O Fundo Internacional de Desenvolvimento Agrícola (FIDA) e o governo da Guiana oficializaram na terça-feira (21) uma nova parceria para transformar a vida de 30 mil pessoas vivendo no interior. Em zonas rurais afastadas, três em cada quatro guianenses são pobres.

Agricultura da Guiana receberá recursos de fundo agrícola da ONU. Foto: PNUD/GEF
O Fundo Internacional de Desenvolvimento Agrícola (FIDA) e o governo da Guiana oficializaram na terça-feira (21) uma nova parceria para transformar a vida de 30 mil pessoas vivendo no campo. A agência da ONU investirá 8,4 milhões de dólares em um projeto que busca aumentar a geração de renda entre agricultores familiares, combatendo a fome e a pobreza no interior do país.

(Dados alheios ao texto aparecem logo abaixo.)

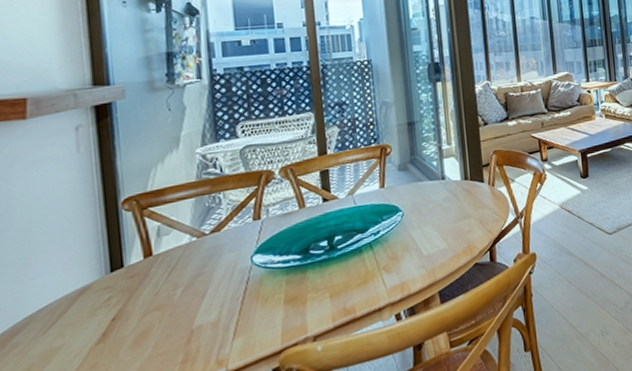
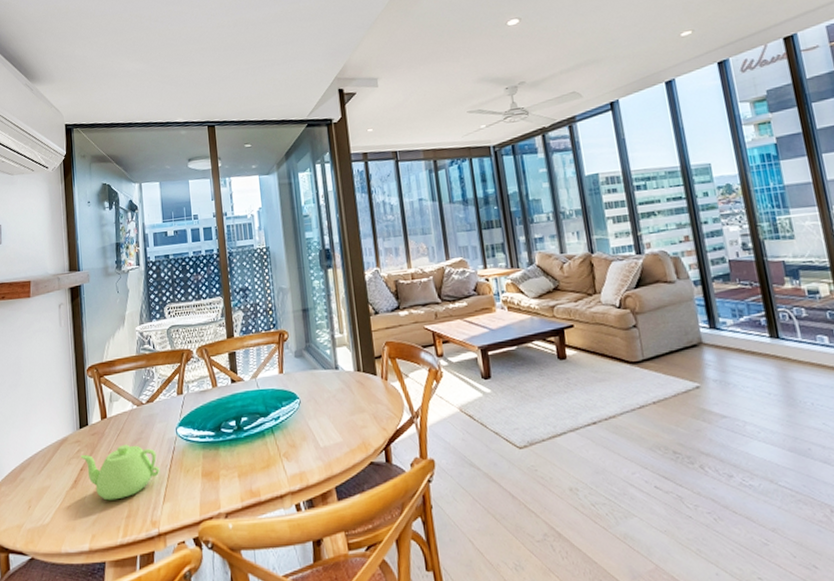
teapot: none [112,281,229,349] -> present [80,444,160,501]

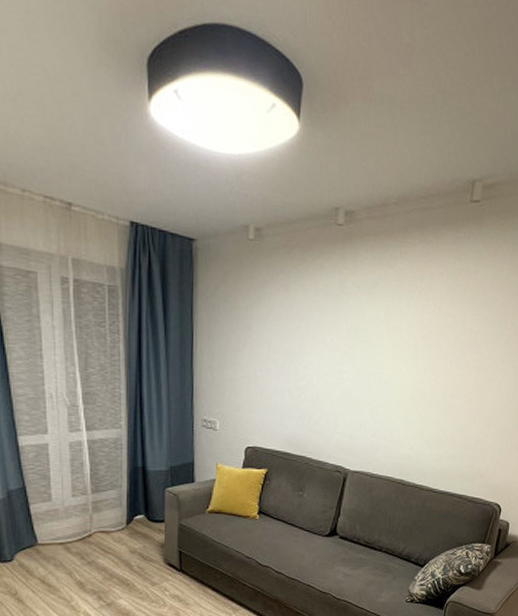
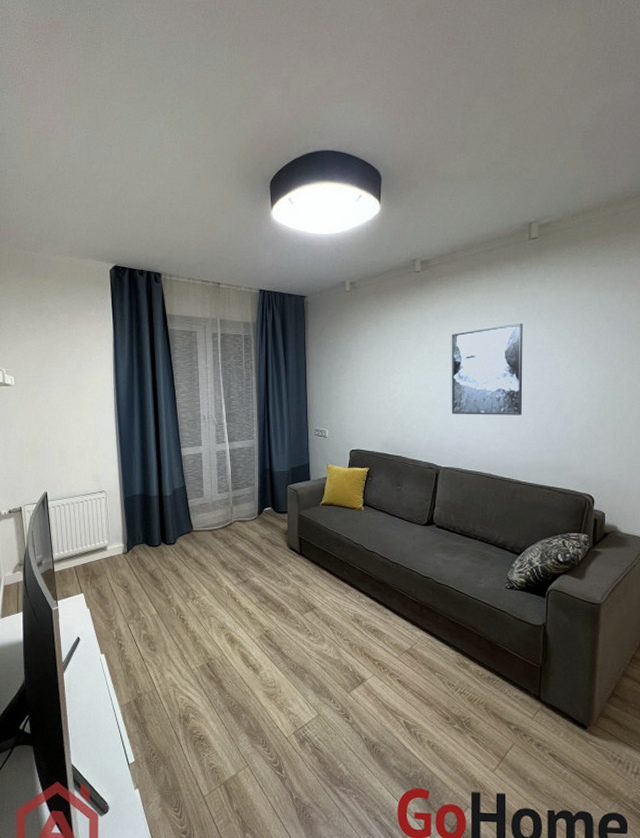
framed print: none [366,305,453,415] -> present [451,322,523,415]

O objetivo da iniciativa é fortalecer a segurança alimentar da população rural que mora e trabalha em algumas das regiões mais afastadas e também mais afetadas pelas mudanças climáticas. O programa prevê a inserção de pequenos produtores em novos mercados através da identificação de commodities rentáveis. Outra meta é tornar a dieta dos camponeses mais saudável.

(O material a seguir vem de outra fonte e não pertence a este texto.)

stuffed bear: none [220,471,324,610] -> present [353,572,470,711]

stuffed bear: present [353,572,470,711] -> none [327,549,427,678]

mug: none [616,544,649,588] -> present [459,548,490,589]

No interior, três em cada quatro pessoas são pobres. Ao menos 75% dos beneficiários da parceria entre autoridades e o FIDA serão indígenas. Cerca de 30% terá entre 15 e 44 anos e no mínimo metade serão mulheres.
A contribuição da agricultura para a economia da Guiana é significativa: quase um terço das exportações do país vem do setor agrícola. Segundo o FIDA, porém, dos 1,74 milhão de hectares usados pela agropecuária, apenas 200 mil, em média, são explorados de forma eficaz, com drenagem e irrigação relativamente adequadas.
“A Guiana estabeleceu um meta ambiciosa, de explorar o potencial do país no setor agrícola e dar uma atenção especial às áreas do interior através do uso eficiente e sustentável dos recursos naturais nacionais”, afirmou o gerente de programas do FIDA para a nação sul-americana, Ladislao Rubio, durante a cerimônia de assinatura do acordo com o governo, em Roma.
“Fortalecendo o capital social, humano e natural e enfrentando os problemas da má nutrição e da mudança climática, o projeto melhorará a resiliência às transformações do clima”, acrescentou.
O custo total do projeto é estimado em 11 milhões de dólares. O Fundo da ONU fornecerá 7,9 milhões em empréstimo e 500 mil em doações. Outros financiadores da iniciativa incluem o próprio governo, que dará uma contribuição de 2,4 milhões de dólares, e os próprios beneficiários, que ajudarão com 300 mil.
Segundo o FIDA, o programa alcançará cerca de 6 mil propriedades rurais familiares, o equivalente a 94% de todos os domicílios pobres do interior. Todas as sub-regiões do Alto Takutu e do Alto Essequibo, e também as áreas de Mabaruma e Moruca, da região de Barima Waini, receberão ações do projeto.